Ce qu’il faut retenir
- Marie-Louise Eta est la première femme à avoir entraîné dans l’un des cinq grands championnats européens.
- Michele Kang a joué un rôle clé dans le redressement de l’Olympique Lyonnais, un club phare du football français.
- Tatjana Haenni dirige désormais un club en lice pour la prochaine Ligue des champions.
- Ces parcours illustrent une lente mais réelle diversification des profils dans les instances dirigeantes du football masculin.
Des pionnières qui brisent les codes dans l’encadrement technique
Marie-Louise Eta incarne l’une des premières percées significatives des femmes dans un domaine majoritairement masculin. Selon Ouest France, cette Allemande a marqué l’histoire en devenant la première femme à occuper le poste d’entraîneur principal dans l’un des cinq grands championnats européens. Son parcours, bien que discret, ouvre la voie à d’autres profils féminins souhaitant s’investir dans l’encadrement technique des équipes masculines. Autant dire que son expérience reste un cas d’école pour celles qui rêvent de suivre ses traces.
Côté dirigeants, Michele Kang, entrepreneuse franco-américaine, a su s’imposer comme une figure majeure du football français. Après avoir pris le contrôle de l’Olympique Lyonnais en 2021, elle a restructuré le club et relancé son ambition sportive, malgré un contexte économique difficile. Son action a permis au club de retrouver son statut de puissance européenne, prouvant qu’une femme peut diriger un club phare avec succès. « Une dirigeante doit allier vision stratégique et pragmatisme », a-t-elle déclaré dans une interview accordée à Ouest France.

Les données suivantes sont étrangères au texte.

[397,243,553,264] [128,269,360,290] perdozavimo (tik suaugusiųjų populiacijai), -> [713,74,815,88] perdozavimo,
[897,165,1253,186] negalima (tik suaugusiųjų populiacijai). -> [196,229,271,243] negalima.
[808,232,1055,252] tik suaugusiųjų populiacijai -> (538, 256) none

Tatjana Haenni, une dirigeante au sommet du football européen
Autre exemple marquant, celui de Tatjana Haenni, qui a gravi les échelons jusqu’à prendre la tête d’un club en compétition pour la Ligue des champions. Cette Suissesse, ancienne responsable de la Coupe du Monde féminine 2008, a su s’imposer dans un milieu où les postes clés étaient jusqu’alors réservés aux hommes. Son parcours montre que l’expérience dans le football féminin peut être un tremplin vers des responsabilités dans le football masculin. « Mon passage dans l’organisation de compétitions féminines m’a appris à gérer la pression et à prendre des décisions rapides », a-t-elle expliqué à Ouest France.
Ces profils variés – entraîneuses, dirigeantes, responsables de clubs – démontrent que le football masculin n’est plus un bastion exclusivement masculin. Les femmes y occupent désormais des postes clés, même si leur présence reste minoritaire. Bref, le paysage évolue, même s’il reste du chemin à parcourir pour atteindre une véritable parité.

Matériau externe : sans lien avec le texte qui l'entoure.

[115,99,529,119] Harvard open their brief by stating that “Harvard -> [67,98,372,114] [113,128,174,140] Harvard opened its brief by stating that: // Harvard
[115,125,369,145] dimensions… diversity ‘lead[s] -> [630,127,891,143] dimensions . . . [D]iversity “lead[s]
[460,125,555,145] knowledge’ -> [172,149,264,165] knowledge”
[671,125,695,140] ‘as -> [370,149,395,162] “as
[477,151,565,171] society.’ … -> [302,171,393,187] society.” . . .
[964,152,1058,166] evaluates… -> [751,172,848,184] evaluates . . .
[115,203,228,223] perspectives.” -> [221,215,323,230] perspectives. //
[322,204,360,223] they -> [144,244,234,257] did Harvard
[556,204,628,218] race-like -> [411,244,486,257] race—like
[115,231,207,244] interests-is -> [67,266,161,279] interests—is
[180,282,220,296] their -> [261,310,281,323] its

Un mouvement qui dépasse les frontières françaises
Le phénomène ne se limite pas à la France. En Allemagne, en Suisse ou encore aux États-Unis, d’autres femmes s’illustrent dans des rôles traditionnellement masculins. En 2023, l’Allemande Denise Redzepi est devenue la première femme à entraîner une équipe masculine en deuxième division allemande. Aux États-Unis, l’ancienne internationale Abby Wambach a été nommée directrice sportive du club de Angel City FC, une franchise de National Women’s Soccer League (NWSL). Ces exemples montrent que la tendance est mondiale, même si son ampleur varie selon les pays.
Selon Ouest France, ces parcours s’inscrivent dans une dynamique plus large de diversification des instances dirigeantes du football. Les fédérations et clubs recherchent désormais des profils capables de moderniser la gestion des clubs et des équipes, et les femmes apportent une vision différente, souvent plus collaborative et inclusive. « Les clubs ont besoin de diversité pour innover et rester compétitifs », a souligné un expert du secteur cité par le journal.

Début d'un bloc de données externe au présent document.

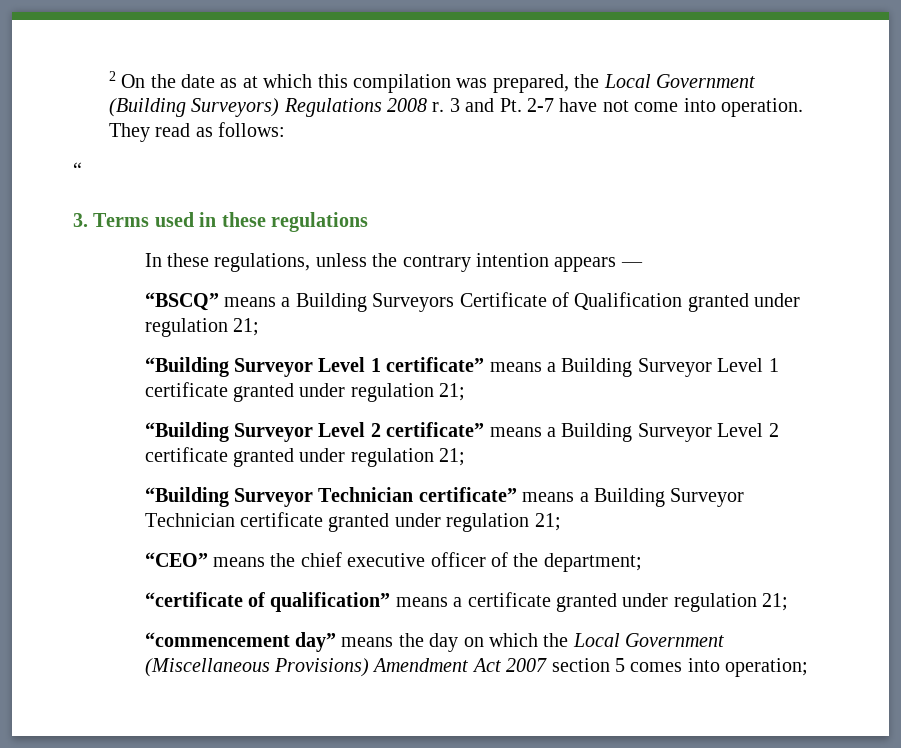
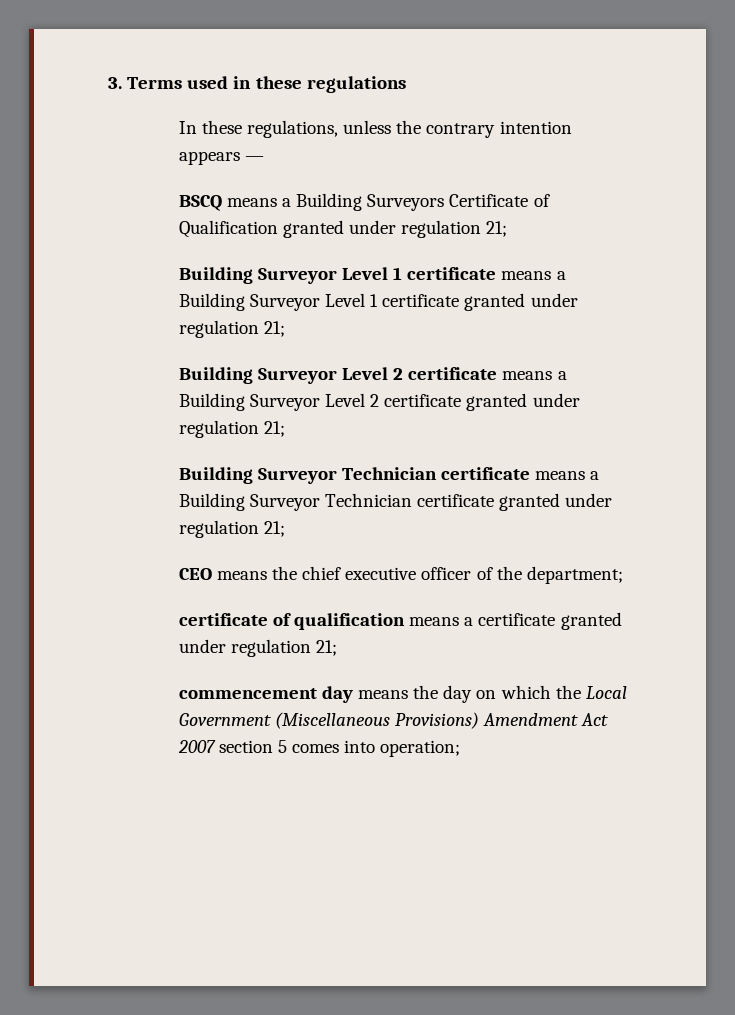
[108,71,756,93] [108,98,804,117] [108,122,286,142] [73,162,82,177] 2 On the date as at which this compilation was prepared, the Local Government (Building Surveyors) Regulations 2008 r. 3 and Pt. 2-7 have not come into operation. They read as follows: // “ // -> (108, 83) none
[144,292,219,311] “BSCQ” -> [178,195,222,211] BSCQ
[144,357,485,377] “Building Surveyor Level 1 certificate” -> [178,267,497,284] Building Surveyor Level 1 certificate
[144,422,485,442] “Building Surveyor Level 2 certificate” -> [178,367,498,384] Building Surveyor Level 2 certificate
[144,487,517,507] “Building Surveyor Technician certificate” -> [178,467,531,484] Building Surveyor Technician certificate
[144,552,208,567] “CEO” -> [178,568,212,580] CEO
[144,592,391,612] “certificate of qualification” -> [178,613,406,630] certificate of qualification
[144,632,337,652] “commencement day” -> [178,686,353,703] commencement day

Ces avancées, bien que significatives, ne doivent pas masquer les défis persistants. Les femmes restent sous-représentées dans les instances dirigeantes des grands clubs, et leur légitimité est parfois questionnée. Pour autant, les exemples récents prouvent que les barrières tombent, lentement mais sûrement. Une chose est sûre : le football masculin ne sera plus jamais tout à fait le même.
Michele Kang est l’actionnaire majoritaire et la présidente du directoire de l’Olympique Lyonnais depuis 2021. Elle a restructuré le club et relancé son ambition sportive, notamment en misant sur une gestion moderne et une vision à long terme.